To remove all of them at one time you will need to use File Explorer and browse to this folder:
This can be easily done by opening File Explorer and pasting the above string into the window’s address bar. You should end up in this folder and see some variation of this view:
In this directory you will see a file named spartan.edb (remember Project Spartan?) and that is where all of your Microsoft Edge Favorites are stored – in a database as opposed to an HTML file like they are for Internet Explorer.
Since this file is not editable in Windows the only option is to delete it to remove all of the current favorites in Microsoft Edge. Make sure Microsoft Edge is closed so there is no file in use error and go ahead and delete it. Of course, you can also save a copy of this elsewhere on your system if you want the option to restore the favorites as they were before you started over.
If you now open up Edge you will see the list of favorites is empty. It is possible they will repopulate with some of the same favorites that were previously in the list but I just repeated the deletion process, I used the manual method each time, and eventually the list remained empty. I am not sure where that list keeps populating from but it does seem to finally exhaust itself at some point.

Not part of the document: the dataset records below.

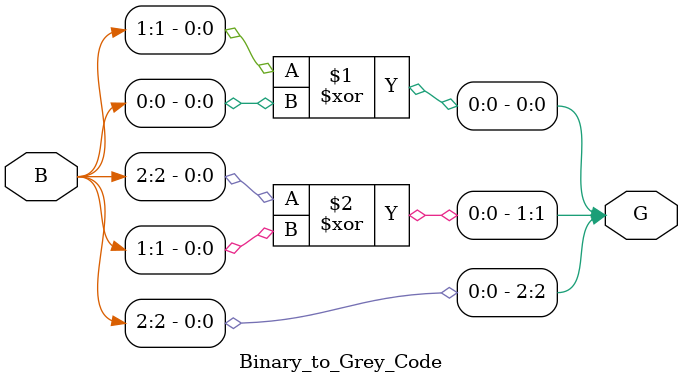
<source format=v>
`timescale 1ns / 1ps
module Binary_to_Grey_Code(
    input [2:0] B,
    output [2:0] G
    );
assign G[0]=B[1]^B[0];
assign G[1]=B[2]^B[1];
assign G[2]=B[2];
endmodule

</source>
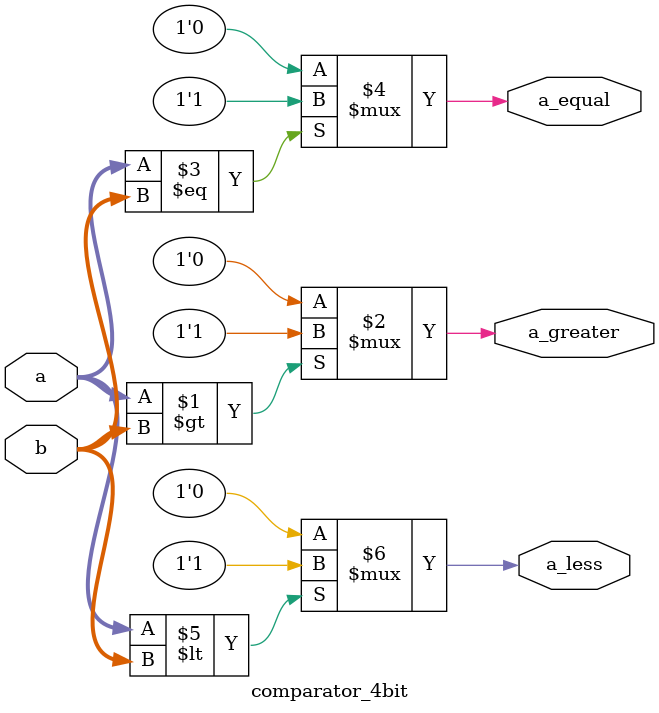
<source format=v>
module comparator_4bit (
    input  wire [3:0] a,
    input  wire [3:0] b,
    output wire a_greater,
    output wire a_equal,
    output wire a_less
);

    assign a_greater = (a>b) ? 1'b1 : 1'b0;
    assign a_equal   = (a==b) ? 1'b1 : 1'b0;
    assign a_less    = (a<b) ? 1'b1 : 1'b0;

endmodule
</source>
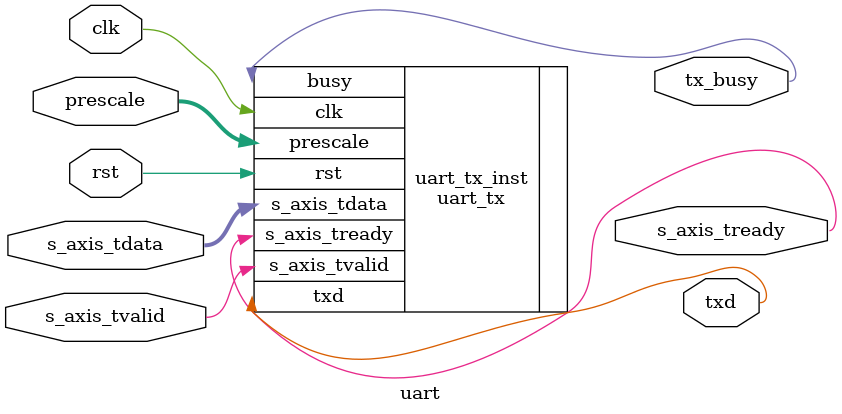
<source format=v>
/*

Copyright (c) 2014-2017 Alex Forencich

Permission is hereby granted, free of charge, to any person obtaining a copy
of this software and associated documentation files (the "Software"), to deal
in the Software without restriction, including without limitation the rights
to use, copy, modify, merge, publish, distribute, sublicense, and/or sell
copies of the Software, and to permit persons to whom the Software is
furnished to do so, subject to the following conditions:

The above copyright notice and this permission notice shall be included in
all copies or substantial portions of the Software.

THE SOFTWARE IS PROVIDED "AS IS", WITHOUT WARRANTY OF ANY KIND, EXPRESS OR
IMPLIED, INCLUDING BUT NOT LIMITED TO THE WARRANTIES OF MERCHANTABILITY
FITNESS FOR A PARTICULAR PURPOSE AND NONINFRINGEMENT. IN NO EVENT SHALL THE
AUTHORS OR COPYRIGHT HOLDERS BE LIABLE FOR ANY CLAIM, DAMAGES OR OTHER
LIABILITY, WHETHER IN AN ACTION OF CONTRACT, TORT OR OTHERWISE, ARISING FROM,
OUT OF OR IN CONNECTION WITH THE SOFTWARE OR THE USE OR OTHER DEALINGS IN
THE SOFTWARE.

*/

// Language: Verilog 2001

`timescale 1ns / 1ps

/*
 * AXI4-Stream UART
 */
module uart #
(
    parameter DATA_WIDTH = 8
)
(
    input  wire                   clk,
    input  wire                   rst,

    /*
     * AXI input
     */
    input  wire [DATA_WIDTH-1:0]  s_axis_tdata,
    input  wire                   s_axis_tvalid,
    output wire                   s_axis_tready,

    /*
     * AXI output
     */
   // output wire [DATA_WIDTH-1:0]  m_axis_tdata,
   // output wire                   m_axis_tvalid,
   // input  wire                   m_axis_tready,

    /*
     * UART interface
     */
   // input  wire                   rxd,
    output wire                   txd,

    /*
     * Status
     */
    output wire                   tx_busy,
   // output wire                   rx_busy,
   // output wire                   rx_overrun_error,
   // output wire                   rx_frame_error,

    /*
     * Configuration
     */
    input  wire [15:0]            prescale

);

uart_tx #(
    .DATA_WIDTH(DATA_WIDTH)
)
uart_tx_inst (
    .clk(clk),
    .rst(rst),
    // axi input
    .s_axis_tdata(s_axis_tdata),
    .s_axis_tvalid(s_axis_tvalid),
    .s_axis_tready(s_axis_tready),
    // output
    .txd(txd),
    // status
    .busy(tx_busy),
    // configuration
    .prescale(prescale)
);

//uart_rx #(
//    .DATA_WIDTH(DATA_WIDTH)
//)
//uart_rx_inst (
//    .clk(clk),
//    .rst(rst),
//    // axi output
//    .m_axis_tdata(m_axis_tdata),
//    .m_axis_tvalid(m_axis_tvalid),
//    .m_axis_tready(m_axis_tready),
//    // input
//    .rxd(rxd),
//    // status
//    .busy(rx_busy),
//    .overrun_error(rx_overrun_error),
//    .frame_error(rx_frame_error),
//    // configuration
//    .prescale(prescale)
//);

endmodule

</source>
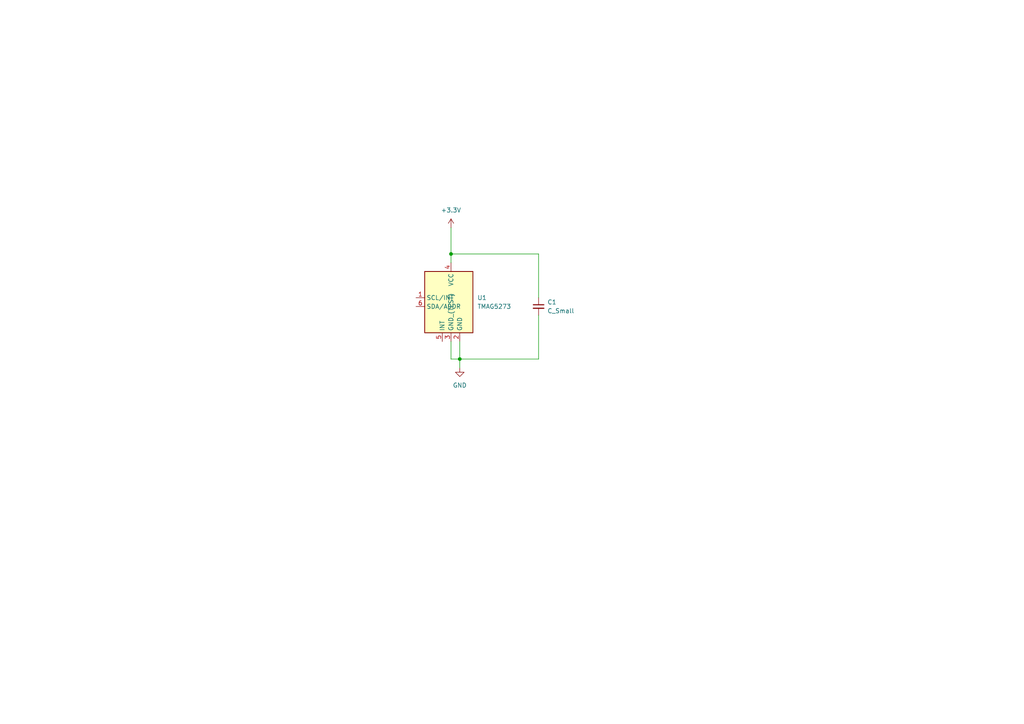
<source format=kicad_sch>
(kicad_sch (version 20211123) (generator eeschema)

  (uuid 60730141-1aeb-4d41-9ae1-d9d3f99c6105)

  (paper "A4")

  

  (junction (at 133.35 104.14) (diameter 0) (color 0 0 0 0)
    (uuid dc45d3b3-da89-4f4b-b716-42026ff33bd6)
  )
  (junction (at 130.81 73.66) (diameter 0) (color 0 0 0 0)
    (uuid dd26210d-c5ec-4f18-a15b-f20b087f92e6)
  )

  (wire (pts (xy 156.21 86.36) (xy 156.21 73.66))
    (stroke (width 0) (type default) (color 0 0 0 0))
    (uuid 06e1ac1f-c7b1-4364-96e0-ea3ffedd6793)
  )
  (wire (pts (xy 133.35 99.06) (xy 133.35 104.14))
    (stroke (width 0) (type default) (color 0 0 0 0))
    (uuid 1ba34b7b-20b1-4a77-ab2b-3c0a5b2f3f44)
  )
  (wire (pts (xy 130.81 104.14) (xy 133.35 104.14))
    (stroke (width 0) (type default) (color 0 0 0 0))
    (uuid 202ddfbb-cac4-45c7-8365-c32072a5b523)
  )
  (wire (pts (xy 156.21 73.66) (xy 130.81 73.66))
    (stroke (width 0) (type default) (color 0 0 0 0))
    (uuid 25595362-a610-4c4a-83ed-30dbf7dd9c1e)
  )
  (wire (pts (xy 130.81 73.66) (xy 130.81 76.2))
    (stroke (width 0) (type default) (color 0 0 0 0))
    (uuid 60e746d5-baef-4d2e-b097-695b7e94df67)
  )
  (wire (pts (xy 130.81 99.06) (xy 130.81 104.14))
    (stroke (width 0) (type default) (color 0 0 0 0))
    (uuid 6af85ef1-4aea-4b71-9612-814e93f26598)
  )
  (wire (pts (xy 133.35 104.14) (xy 133.35 106.68))
    (stroke (width 0) (type default) (color 0 0 0 0))
    (uuid bdb8a867-f328-44df-9c8d-a69ad9592aed)
  )
  (wire (pts (xy 133.35 104.14) (xy 156.21 104.14))
    (stroke (width 0) (type default) (color 0 0 0 0))
    (uuid cac3bd1b-85d1-443f-9617-9e8e525543de)
  )
  (wire (pts (xy 130.81 66.04) (xy 130.81 73.66))
    (stroke (width 0) (type default) (color 0 0 0 0))
    (uuid d448142f-4ac0-4977-a488-bb193727c0e1)
  )
  (wire (pts (xy 156.21 104.14) (xy 156.21 91.44))
    (stroke (width 0) (type default) (color 0 0 0 0))
    (uuid feae3844-fde6-4dfa-aeb1-c98628b78f29)
  )

  (symbol (lib_id "Device:C_Small") (at 156.21 88.9 0) (unit 1)
    (in_bom yes) (on_board yes) (fields_autoplaced)
    (uuid 210121b1-92c1-4804-ba2c-92abba3a4586)
    (property "Reference" "C1" (id 0) (at 158.75 87.6362 0)
      (effects (font (size 1.27 1.27)) (justify left))
    )
    (property "Value" "C_Small" (id 1) (at 158.75 90.1762 0)
      (effects (font (size 1.27 1.27)) (justify left))
    )
    (property "Footprint" "Capacitor_SMD:CP_Elec_3x5.3" (id 2) (at 156.21 88.9 0)
      (effects (font (size 1.27 1.27)) hide)
    )
    (property "Datasheet" "~" (id 3) (at 156.21 88.9 0)
      (effects (font (size 1.27 1.27)) hide)
    )
    (pin "1" (uuid fa6394c4-064d-4631-b183-ef8e2977bc08))
    (pin "2" (uuid 6972ef64-a8be-4625-8ed1-d8e615ab822f))
  )

  (symbol (lib_id "power:+3.3V") (at 130.81 66.04 0) (unit 1)
    (in_bom yes) (on_board yes) (fields_autoplaced)
    (uuid 27b6beb6-3f7a-4a9b-99a3-3d875864fd50)
    (property "Reference" "#PWR0102" (id 0) (at 130.81 69.85 0)
      (effects (font (size 1.27 1.27)) hide)
    )
    (property "Value" "+3.3V" (id 1) (at 130.81 60.96 0))
    (property "Footprint" "" (id 2) (at 130.81 66.04 0)
      (effects (font (size 1.27 1.27)) hide)
    )
    (property "Datasheet" "" (id 3) (at 130.81 66.04 0)
      (effects (font (size 1.27 1.27)) hide)
    )
    (pin "1" (uuid c3bd58ff-7ee2-4355-a8e7-7d34c2057d76))
  )

  (symbol (lib_id "power:GND") (at 133.35 106.68 0) (unit 1)
    (in_bom yes) (on_board yes) (fields_autoplaced)
    (uuid 2f3c8578-b388-4520-a236-4f7c84c71962)
    (property "Reference" "#PWR0101" (id 0) (at 133.35 113.03 0)
      (effects (font (size 1.27 1.27)) hide)
    )
    (property "Value" "GND" (id 1) (at 133.35 111.76 0))
    (property "Footprint" "" (id 2) (at 133.35 106.68 0)
      (effects (font (size 1.27 1.27)) hide)
    )
    (property "Datasheet" "" (id 3) (at 133.35 106.68 0)
      (effects (font (size 1.27 1.27)) hide)
    )
    (pin "1" (uuid 1f7d68b0-fbdb-4cda-83b2-908f79bee1f9))
  )

  (symbol (lib_id "Sensor_Magnetic:TLV493D") (at 130.81 88.9 0) (unit 1)
    (in_bom yes) (on_board yes) (fields_autoplaced)
    (uuid fe831b83-a61e-45b4-8a6b-c8d9a9d16e8d)
    (property "Reference" "U1" (id 0) (at 138.43 86.3599 0)
      (effects (font (size 1.27 1.27)) (justify left))
    )
    (property "Value" "TMAG5273" (id 1) (at 138.43 88.8999 0)
      (effects (font (size 1.27 1.27)) (justify left))
    )
    (property "Footprint" "Package_TO_SOT_SMD:SOT-23-6" (id 2) (at 129.54 101.6 0)
      (effects (font (size 1.27 1.27)) hide)
    )
    (property "Datasheet" "" (id 3) (at 127 76.2 0)
      (effects (font (size 1.27 1.27)) hide)
    )
    (pin "1" (uuid cf3769c4-2744-46a4-8ad1-45d494a884a0))
    (pin "2" (uuid c6914a45-f9d8-4219-92d2-19c3b43dc4e7))
    (pin "3" (uuid 7464aea6-9d76-4ac2-a319-e34e1d2b9b13))
    (pin "4" (uuid 4b1251c5-d6c1-44de-a31f-8bfdf074ab5c))
    (pin "5" (uuid 9985b04b-cfc9-4986-90c5-3cc3deb603ac))
    (pin "6" (uuid f21b54be-d720-485b-8292-f9836d9daff4))
  )

  (sheet_instances
    (path "/" (page "1"))
  )

  (symbol_instances
    (path "/2f3c8578-b388-4520-a236-4f7c84c71962"
      (reference "#PWR0101") (unit 1) (value "GND") (footprint "")
    )
    (path "/27b6beb6-3f7a-4a9b-99a3-3d875864fd50"
      (reference "#PWR0102") (unit 1) (value "+3.3V") (footprint "")
    )
    (path "/210121b1-92c1-4804-ba2c-92abba3a4586"
      (reference "C1") (unit 1) (value "C_Small") (footprint "Capacitor_SMD:CP_Elec_3x5.3")
    )
    (path "/fe831b83-a61e-45b4-8a6b-c8d9a9d16e8d"
      (reference "U1") (unit 1) (value "TMAG5273") (footprint "Package_TO_SOT_SMD:SOT-23-6")
    )
  )
)

</source>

I repeated this process on each of my devices, until I had a completely clean favorites listing in Microsoft Edge and then I started adding back in favorites manually. Without any rhyme or reason they slowly propagated across all of the devices, including Edge on Windows 10 Mobile and appeared in the order I added them including sub-folders I decided to use.
I even cleaned out my IE Favorites to add a couple of new ones and then imported them which worked just fine and also propagated to all of my Windows 10 devices. I then added two new favorites on IE and once again imported them and it brought in the new shortcuts and did not duplicate the ones that were imported previously including one folder.
As I stated earlier, there is no definitive method of forcing these changes to be picked up on individual devices but they do make their way around. In my testing it is usually within about 30 minutes or so.
Of note, it does seem to take much longer for the changes to reach Edge on Windows 10 Mobile compared to desktop and tablet devices. In some circumstances it seemed devices that had been turned off synched changes immediately upon opening Microsoft Edge after the system was running. I just wish the others synched as quickly as Favorites do with Internet Explorer – which is almost instantaneous.
The next step is to organize the layout of the Favorites in Edge and they can be dragged and dropped right in the listing and placed in any order you choose. These changes will propagate to other devices so it only has to be done on one device to reach the others.
It may not be the most effective or efficient way to keep things organized but it is proving to work just fine so far. I think the key to getting it all syncing up is to start from scratch and build from there.
What has your Microsoft Edge Favorites experience been like? Did this process help clean things up?